The way people are watching content now extends across smartphones, tablets, PCs, TVs. TV media players, game consoles and even internet-connected virtual reality (VR) head-mounted devices (HMDs). When streaming is in play, content must be transcoded and packaged into multiple adaptive bitrate (ABR) profiles for each type of device, and each platform — be it Twitter, Twitch, or TikTok — has specific needs for their own post-production. From presentation to codecs, preparing media for content distribution and consumption has become something of a challenge.
Increased consumption of streamed content on connected TVs has fueled a surge in 4K UHD and HDR formatting among OTT providers, which has created competitive pressure on cable and broadcast outlets to follow suit. Nearly all original content produced by Netflix and Amazon is now offered in UHD, much of it enhanced with HDR. As of mid-2018, Netflix said 30% of its subscribers worldwide had opted for its higher priced 4K/HDR service tier. Other global OTT providers of 4K and HDR-enhanced 4K content include Disney+, Hulu, Apple TV+, FandangoNOW, and YouTube.
Taking the First Step: How One Post House Scaled Operations to Capture New Business
Breaking away from the familiar is always challenging. Is the risk worth the reward? Changing post-production workflows you are familiar with, from media giants to independent post houses, can test the logistical limits of your projects. However, solutions do exist that can smooth the transition to cloud-based workflows. The crucial role Dalet plays in helping customers thrive in this new environment is illustrated by the London-based post-production company Smoke and Mirrors (S&M), now Tag Collective.
Tag Collective needed to find a cost-effective way to scale operations to better pursue business opportunities. This had to be done in the context of addressing ever more complex business rules for content quality control, effective transcoding and distribution while reducing administrative overhead, retiring aging legacy systems, and removing the bottlenecks imposed by tape-based operations. Implementation of an automated, intelligent task management was made possible thanks to Dalet Flex’s configurable post-production workflows. Data-driven workflows tied to over 100 scripted actions curtailed human error and duplication with a far more agile approach to executing changes, resulting in an average 85% reduction in project completion times.
What It Takes to Evolve Your Post-Production Workflow
This is but one example of how the new post-production workflow feels native with the Dalet Flex platform and integrated tools. Dalet Flex also offers freedom to create content supply chains perfectly matched to a studio’s or production house’s needs. Such adaptability is vital to updating post-production workflows, as seen in Dalet Flex and in the high-performance transcoding flexibility of Dalet AmberFin, a highly scalable, media processing platform for video/image, audio, and subtitle/caption processing. Eliminating the need to create multiple versions of content allows significant reductions in storage space and optimized management for multiple distribution outlets. This scalability is essential in meeting the tight time-to-market deadlines imposed with all types of video content entering post-production workflows, including non-linear as well as live programming.

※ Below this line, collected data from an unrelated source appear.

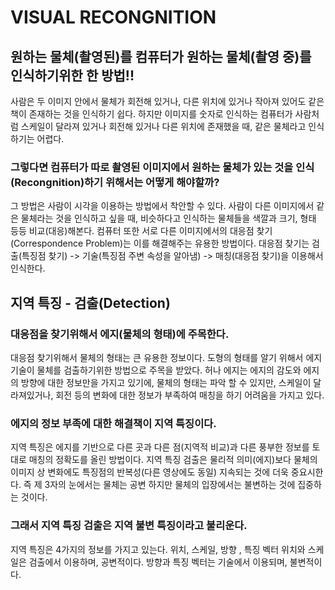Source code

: # VISUAL RECONGNITION

## 원하는 물체(촬영된)를 컴퓨터가 원하는 물체(촬영 중)를 인식하기위한 한 방법!!

사람은 두 이미지 안에서 물체가 회전해 있거나, 다른 위치에 있거나 작아져 있어도 같은 책이 존재하는 것을 인식하기 쉽다.
하지만 이미지를 숫자로 인식하는 컴퓨터가 사람처럼 스케일이 달라져 있거나 회전해 있거나 다른 위치에 존재했을 때, 같은 물체라고 인식하기는 어렵다. 

### 그렇다면 컴퓨터가 따로 촬영된 이미지에서 원하는 물체가 있는 것을 인식(Recongnition)하기 위해서는 어떻게 해야할까?
그 방법은 사람이 시각을 이용하는 방법에서 착안할 수 있다.
사람이 다른 이미지에서 같은 물체라는 것을 인식하고 싶을 때, 비슷하다고 인식하는 물체들을 색깔과 크기, 형태 등등 비교(대응)해본다. 
컴퓨터 또한 서로 다른 이미지에서의 대응점 찾기(Correspondence Problem)는 이를 해결해주는 유용한 방법이다.
대응점 찾기는 검출(특징점 찾기) -> 기술(특징점 주변 속성을 알아냄) -> 매칭(대응점 찾기)을 이용해서 인식한다.

## 지역 특징 - 검출(Detection)

### 대응점을 찾기위해서 에지(물체의 형태)에 주목한다.
대응점 찾기위해서 물체의 형태는 큰 유용한 정보이다.
도형의 형태를 알기 위해서 에지 기술이 물체를 검출하기위한 방법으로 주목을 받았다.
허나 에지는 에지의 감도와 에지의 방향에 대한 정보만을 가지고 있기에, 물체의 형태는 파악 할 수 있지만, 스케일이 달라져있거나, 회전 등의 변화에 대한 정보가 부족하여 매칭을 하기 어려움을 가지고 있다.

### 에지의 정보 부족에 대한 해결책이 지역 특징이다.
지역 특징은 에지를 기반으로 다른 곳과 다른 점(지역적 비교)과 다른 풍부한 정보를 토대로 매칭의 정확도를 올린 방법이다.
지역 특징 검출은 물리적 의미(에지)보다 물체의 이미지 상 변화에도 특징점의 반복성(다른 영상에도 동일) 지속되는 것에 더욱 중요시한다.
즉 제 3자의 눈에서는 물체는 공변 하지만 물체의 입장에서는 불변하는 것에 집중하는 것이다.
### 그래서 지역 특징 검출은 지역 불변 특징이라고 불리운다.
지역 특징은 4가지의 정보를 가지고 있는다.
위치, 스케일, 방향 , 특징 벡터
위치와 스케일은 검출에서 이용하며, 공변적이다.
방향과 특징 벡터는 기술에서 이용되며, 불변적이다.
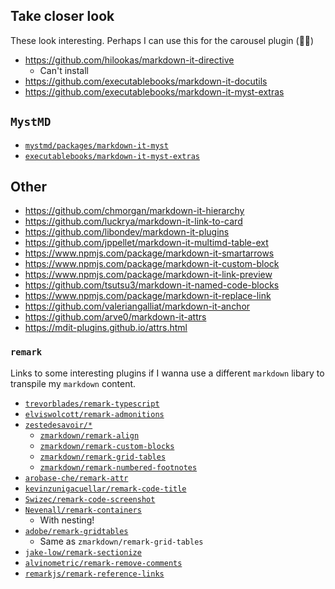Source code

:## Take closer look
These look interesting. Perhaps I can use this for the carousel plugin (🤞🏽)
- https://github.com/hilookas/markdown-it-directive
  - Can't install
- https://github.com/executablebooks/markdown-it-docutils
- https://github.com/executablebooks/markdown-it-myst-extras

## `MystMD`
- [`mystmd/packages/markdown-it-myst`](https://github.com/jupyter-book/mystmd/tree/main/packages/markdown-it-myst)
- [`executablebooks/markdown-it-myst-extras`](https://github.com/executablebooks/markdown-it-myst-extras)

## Other
- https://github.com/chmorgan/markdown-it-hierarchy
- https://github.com/luckrya/markdown-it-link-to-card
- https://github.com/libondev/markdown-it-plugins
- https://github.com/jppellet/markdown-it-multimd-table-ext
- https://www.npmjs.com/package/markdown-it-smartarrows
- https://www.npmjs.com/package/markdown-it-custom-block
- https://www.npmjs.com/package/markdown-it-link-preview
- https://github.com/tsutsu3/markdown-it-named-code-blocks
- https://www.npmjs.com/package/markdown-it-replace-link
- https://github.com/valeriangalliat/markdown-it-anchor
- https://github.com/arve0/markdown-it-attrs
- https://mdit-plugins.github.io/attrs.html

### `remark`
Links to some interesting plugins if I wanna use a different `markdown` libary to transpile my `markdown` content.
- [`trevorblades/remark-typescript`](https://github.com/trevorblades/remark-typescript)
- [`elviswolcott/remark-admonitions`](https://github.com/elviswolcott/remark-admonitions)
- [`zestedesavoir/*`](https://github.com/zestedesavoir/zmarkdown)
  - [`zmarkdown/remark-align`](https://github.com/zestedesavoir/zmarkdown/tree/HEAD/packages/remark-align#readme)
  - [`zmarkdown/remark-custom-blocks`](https://github.com/zestedesavoir/zmarkdown/tree/HEAD/packages/remark-custom-blocks#readme)
  - [`zmarkdown/remark-grid-tables`](https://github.com/zestedesavoir/zmarkdown/tree/HEAD/packages/remark-grid-tables#readme)
  - [`zmarkdown/remark-numbered-footnotes`](https://github.com/zestedesavoir/zmarkdown/tree/1eb975e4ddee35b9d45736f5c28489e207790e44/packages/remark-numbered-footnotes)
- [`arobase-che/remark-attr`](https://github.com/arobase-che/remark-attr)
- [`kevinzunigacuellar/remark-code-title`](https://github.com/kevinzunigacuellar/remark-code-title?tab=readme-ov-file)
- [`Swizec/remark-code-screenshot`](https://github.com/Swizec/remark-code-screenshot)
- [`Nevenall/remark-containers`](https://github.com/Nevenall/remark-containers)
  - With nesting!
- [`adobe/remark-gridtables`](https://github.com/adobe/remark-gridtables)
  - Same as `zmarkdown/remark-grid-tables`
- [`jake-low/remark-sectionize`](https://github.com/jake-low/remark-sectionize)
- [`alvinometric/remark-remove-comments`](https://github.com/alvinometric/remark-remove-comments)
- [`remarkjs/remark-reference-links`](https://github.com/remarkjs/remark-reference-links)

Evolve or Perish: The Future of Post-Production Workflow
When searching for your own next step forward in updating your post-production workflow, Dalet Flex supports the automation and orchestration essential for successful post-production operations designed for the premium video marketplace. Dalet Flex can run on commodity appliances across any combination of private and public clouds to support workflows involving any combination of remote and centralized inputs. There’s no better way to accommodate today’s market and its remote team working behind-the-scenes in content delivery than with implementation of Dalet Flex, together with Dalet AmberFin. Success can be achieved for your media productions at minimal initial and ongoing operational costs compared to any other approach, ensuring customers will be able to reap the benefits for years to come.